Sunday, November 20, 2011

Leben und leben lassen

Der Beruf des Kellners ist schwierig. 
Schwieriger, als man es sich vorstellen mag. 
Denn ein Kellner hat auch nur zwei Hände, braucht aber in der Regel drei Zusätzliche. Wie viele andere Erdenbürger hat er einen Gleichgewichtssinn, der auch bei ihm im Ohr sitzt, und doch braucht der Kellner - gerade wenn es darum geht, ein gut gefülltes Tablett mit Heißgetränken auszubalancieren -, ein bisschen mehr Gleichgewicht. Schon allein diese Disziplin schließt es aus, dass ich jemals als Kellner mein Geld verdienen werde. 
Mein Studiengang schließt es nicht aus.

Einem guten Kellner sieht man nicht an, dass er gerade arbeitet. Das gilt ebenso für jeden anderweitig Bediensteten im öffentlichen Service. Und man kann sich vorstellen, wie schwer es ist, acht, neun oder zehn Stunden am Tag Wildfremden gegenüber freundlich, hilfsbereit und untertänig zugleich zu sein. 

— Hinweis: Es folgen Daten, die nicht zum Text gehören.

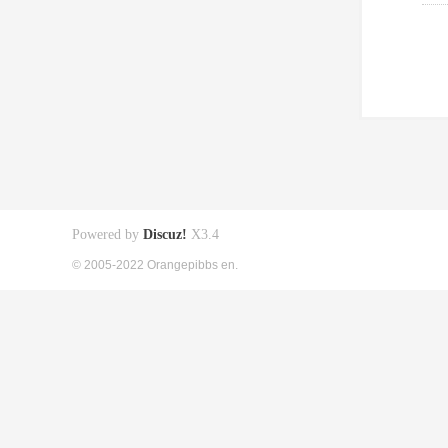
Powered by
Discuz!
X3.4
© 2005-2022 Orangepibbs en.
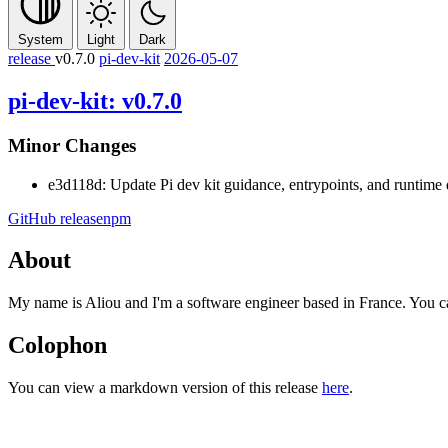
System
Light
Dark
release
v0.7.0
pi-dev-kit
2026-05-07
pi-dev-kit: v0.7.0
Minor Changes
e3d118d: Update Pi dev kit guidance, entrypoints, and runtime
GitHub release
npm
About
My name is Aliou and I'm a software engineer based in France. You 
Colophon
You can view a markdown version of this release
here
.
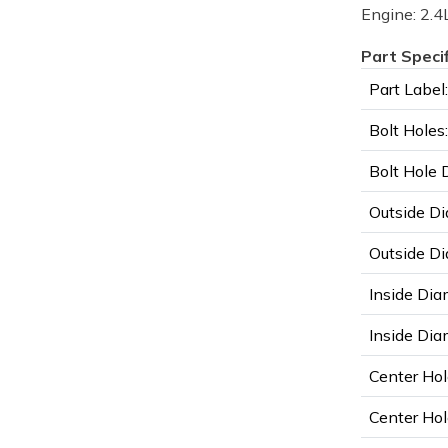
Engine: 2.4L
Part Speci
Part Label:
Bolt Holes:
Bolt Hole 
Outside Di
Outside Di
Inside Dia
Inside Diam
Center Hol
Center Hol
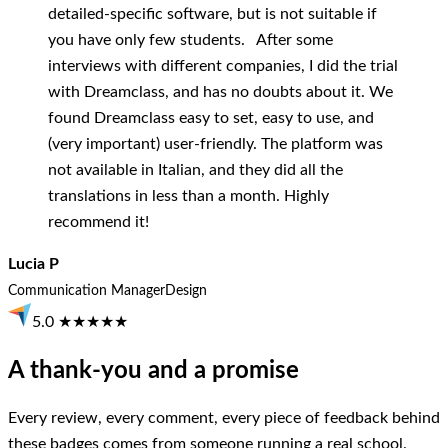
detailed-specific software, but is not suitable if
you have only few students. After some
interviews with different companies, I did the trial
with Dreamclass, and has no doubts about it. We
found Dreamclass easy to set, easy to use, and
(very important) user-friendly. The platform was
not available in Italian, and they did all the
translations in less than a month. Highly
recommend it!
Lucia P
Communication Manager
Design
5.0 ★★★★★
A thank-you and a promise
Every review, every comment, every piece of feedback behind
these badges comes from someone running a real school.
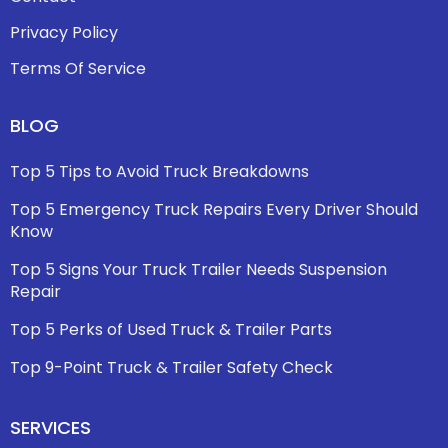
Privacy Policy
Terms Of Service
BLOG
Top 5 Tips to Avoid Truck Breakdowns
Top 5 Emergency Truck Repairs Every Driver Should
Know
Top 5 Signs Your Truck Trailer Needs Suspension
Repair
Top 5 Perks of Used Truck & Trailer Parts
Top 9-Point Truck & Trailer Safety Check
SERVICES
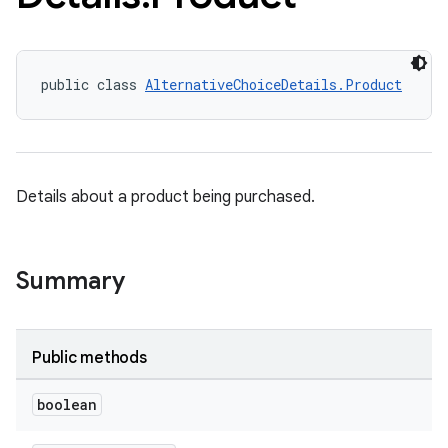
public class 
AlternativeChoiceDetails.Product
Details about a product being purchased.
Summary
Public methods
boolean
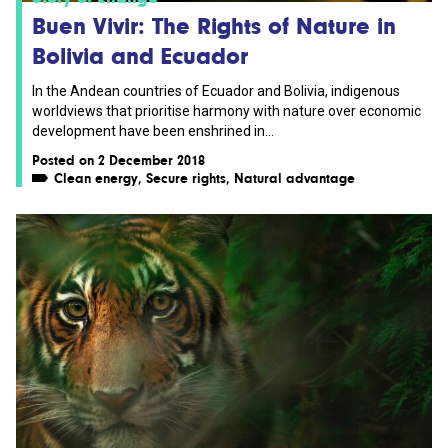
Buen Vivir: The Rights of Nature in
Bolivia and Ecuador
In the Andean countries of Ecuador and Bolivia, indigenous
worldviews that prioritise harmony with nature over economic
development have been enshrined in...
Posted on 2 December 2018
Clean energy
,
Secure rights
,
Natural advantage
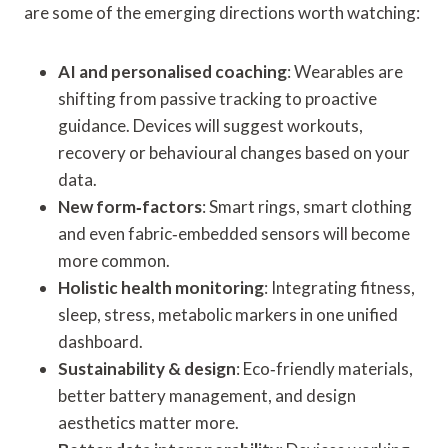
are some of the emerging directions worth watching:
AI and personalised coaching
: Wearables are
shifting from passive tracking to proactive
guidance. Devices will suggest workouts,
recovery or behavioural changes based on your
data.
New form‑factors
: Smart rings, smart clothing
and even fabric‑embedded sensors will become
more common.
Holistic health monitoring
: Integrating fitness,
sleep, stress, metabolic markers in one unified
dashboard.
Sustainability & design
: Eco‑friendly materials,
better battery management, and design
aesthetics matter more.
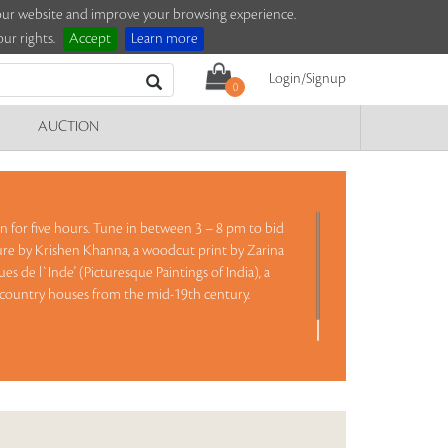
e our website and improve your browsing experience.
ur rights.
Accept
Learn more
Login/Signup
0
AUCTION
ion for five hours. Tune in between 3 – 8 pm to bid
ture by Krishen Khanna, a woodcut print by Zarina
s de l`Inde' (Picturesque Paintings of India), a
tish country houses from the mid-19th century.
Read more..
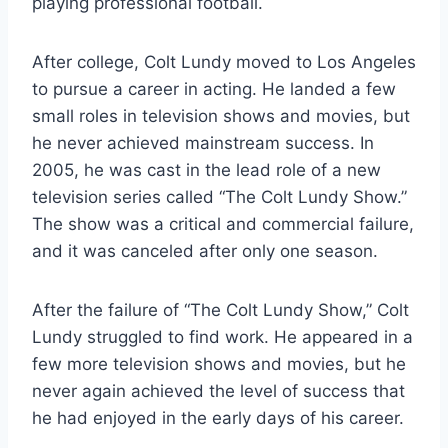
playing professional football.
After college, Colt Lundy moved to Los Angeles
to pursue a career in acting. He landed a few
small roles in television shows and movies, but
he never achieved mainstream success. In
2005, he was cast in the lead role of a new
television series called “The Colt Lundy Show.”
The show was a critical and commercial failure,
and it was canceled after only one season.
After the failure of “The Colt Lundy Show,” Colt
Lundy struggled to find work. He appeared in a
few more television shows and movies, but he
never again achieved the level of success that
he had enjoyed in the early days of his career.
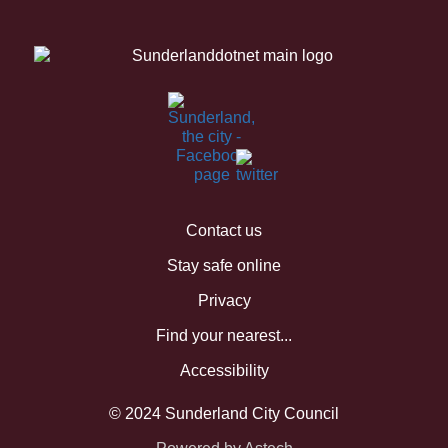
Contact us
Stay safe online
Privacy
Find your nearest...
Accessibility
© 2024 Sunderland City Council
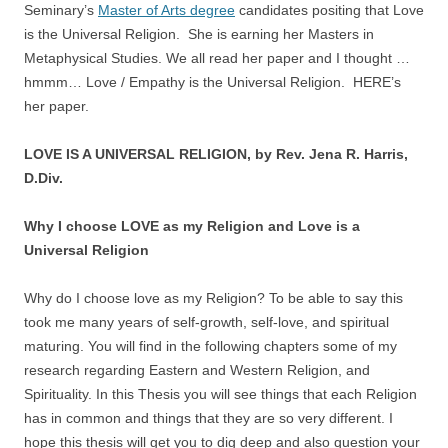
Seminary’s
Master of Arts degree
candidates positing that Love
is the Universal Religion. She is earning her Masters in
Metaphysical Studies. We all read her paper and I thought …
hmmm… Love / Empathy is the Universal Religion. HERE’s
her paper.
LOVE IS A UNIVERSAL RELIGION, by Rev. Jena R. Harris,
D.Div.
Why I choose LOVE as my Religion and Love is a
Universal Religion
Why do I choose love as my Religion? To be able to say this
took me many years of self-growth, self-love, and spiritual
maturing. You will find in the following chapters some of my
research regarding Eastern and Western Religion, and
Spirituality. In this Thesis you will see things that each Religion
has in common and things that they are so very different. I
hope this thesis will get you to dig deep and also question your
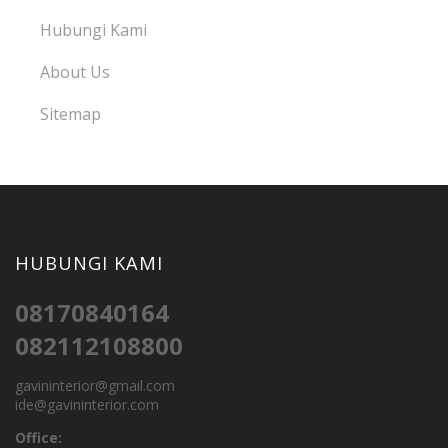
Hubungi Kami
About Us
Sitemap
HUBUNGI KAMI
08170840164
082112108800
gavininterior@gmail.com
ide@gavininterior.com
Office:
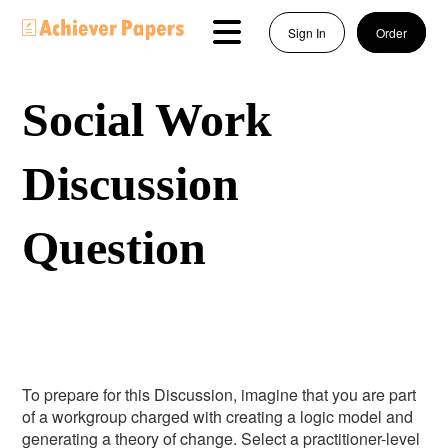
Sign In
Order
Social Work
Discussion
Question
To prepare for this Discussion, imagine that you are part
of a workgroup charged with creating a logic model and
generating a theory of change. Select a practitioner-level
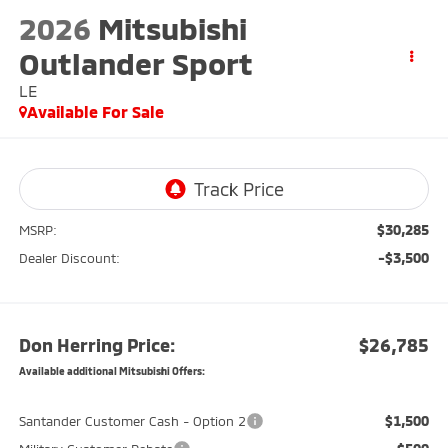
2026
Mitsubishi
Outlander Sport
LE
Available For Sale
$30,285
MSRP:
-$3,500
Dealer Discount:
Don Herring Price:
$26,785
Available additional Mitsubishi Offers:
$1,500
Santander Customer Cash - Option 2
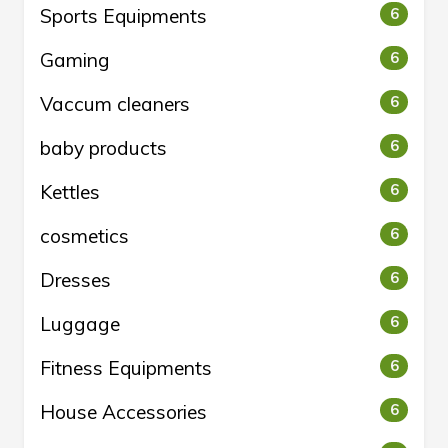
Sports Equipments
6
Gaming
6
Vaccum cleaners
6
baby products
6
Kettles
6
cosmetics
6
Dresses
6
Luggage
6
Fitness Equipments
6
House Accessories
6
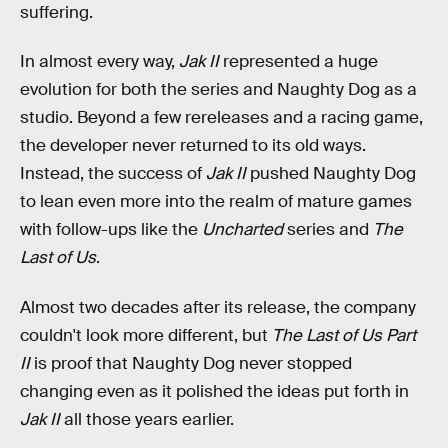
suffering.
In almost every way,
Jak II
represented a huge
evolution for both the series and Naughty Dog as a
studio. Beyond a few rereleases and a racing game,
the developer never returned to its old ways.
Instead, the success of
Jak II
pushed Naughty Dog
to lean even more into the realm of mature games
with follow-ups like the
Uncharted
series and
The
Last of Us
.
Almost two decades after its release, the company
couldn't look more different, but
The Last of Us Part
II
is proof that Naughty Dog never stopped
changing even as it polished the ideas put forth in
Jak II
all those years earlier.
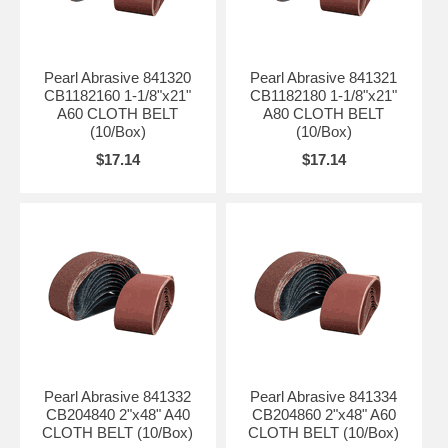
Pearl Abrasive 841320
Pearl Abrasive 841321
CB1182160 1-1/8"x21"
CB1182180 1-1/8"x21"
A60 CLOTH BELT
A80 CLOTH BELT
(10/Box)
(10/Box)
$17.14
$17.14
Pearl Abrasive 841332
Pearl Abrasive 841334
CB204840 2"x48" A40
CB204860 2"x48" A60
CLOTH BELT (10/Box)
CLOTH BELT (10/Box)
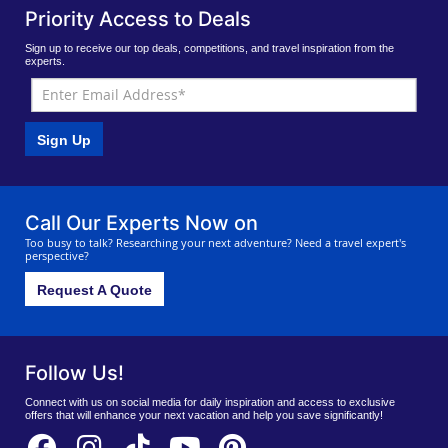
Priority Access to Deals
Sign up to receive our top deals, competitions, and travel inspiration from the
experts.
Sign Up
Call Our Experts Now on
Too busy to talk? Researching your next adventure? Need a travel expert's
perspective?
Request A Quote
Follow Us!
Connect with us on social media for daily inspiration and access to exclusive
offers that will enhance your next vacation and help you save significantly!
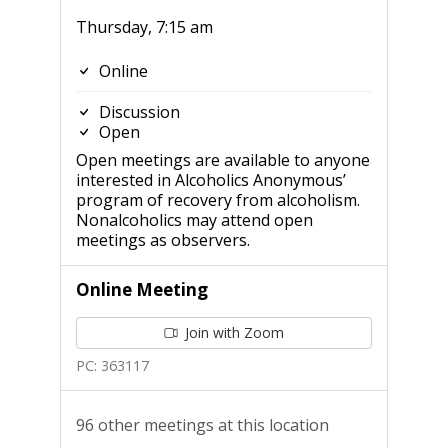
Thursday, 7:15 am
Online
Discussion
Open
Open meetings are available to anyone
interested in Alcoholics Anonymous’
program of recovery from alcoholism.
Nonalcoholics may attend open
meetings as observers.
Online Meeting
Join with Zoom
PC: 363117
96 other meetings at this location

Der Kunde ist König, das weiß man, seitdem bzw. wenn man das Sams gelesen hat. Aber wie unangenehm es sein kann, König zu sein, stand dort nicht; in einer Marburger Kneipe kann man es jedoch erleben.
Das alles liegt an einer einzelnen Person; - und so viel Verständnis wir aufbringen, als wir sie zum ersten Mal erfahren, so viel Unmut ergreift uns doch, denn es gelingt ihr, jede Bitte nach einer Serviette, einem weiteren Kaffee oder dem Salzstreuer nach einer groben Unhöflichkeit aussehen zu lassen. Und tatsächlich traut man sich kaum noch, etwas zu bestellen.

Da Wahrnehmung etwas sehr subjektives ist und Stutenbissigkeit auch zwischen zwei sich vollkommen fremden Frauen geschehen kann, geben wir ihr Zeit.
Zeit für Entwicklung.
Wir üben uns in Verständnis, in Geduld.
Und kommen zwei Wochen später wieder, nicht weil wir die Nase etwa so entsetzlich hoch in der Luft tragen und uns anmaßen, sie zu beurteilen, - nein, wir haben Hunger.
Und Pech.
Denn wir warten satte 50 Minuten auf unser Essen, unser georderter Kaffee wird vergessen, wir sitzen und warten. Am Nebentisch folgt die Vorspeise dem Hauptgericht und die Verdauung unserer Nachbarn wird auf eine harte Probe gestellt. Ein anderer Tisch voller Studenten erhebt sich schließlich und geht. Sie haben beinahe zwei Stunden auf ihr Essen gewartet, - aber nichts gegessen. 
Was ist da los. Hier sah es einmal anders aus.

Nachdem wir bezahlt haben, beschließen wir, hier nie wieder hinzugehen; wir beschließen es mit der gleichen Ernsthaftigkeit, mit der man zu Silvester beschließt, nie wieder zu rauchen, oder weniger Süßigkeiten zu essen. Wir versuchen, das Positive in dieser Enttäuschung zu erkennen, und trösten uns mit dem Gedanken an ein dickes Portemonnaie aufgrund kulinarischer Enthaltsamkeit.
Aber wir ärgern uns.
Das Frühstück, das eigentlich einen ganz entspannten Sonntag einleiten sollte, hat uns schon um 12.23 Uhr zu einem emotional überforderten Wrack gemacht.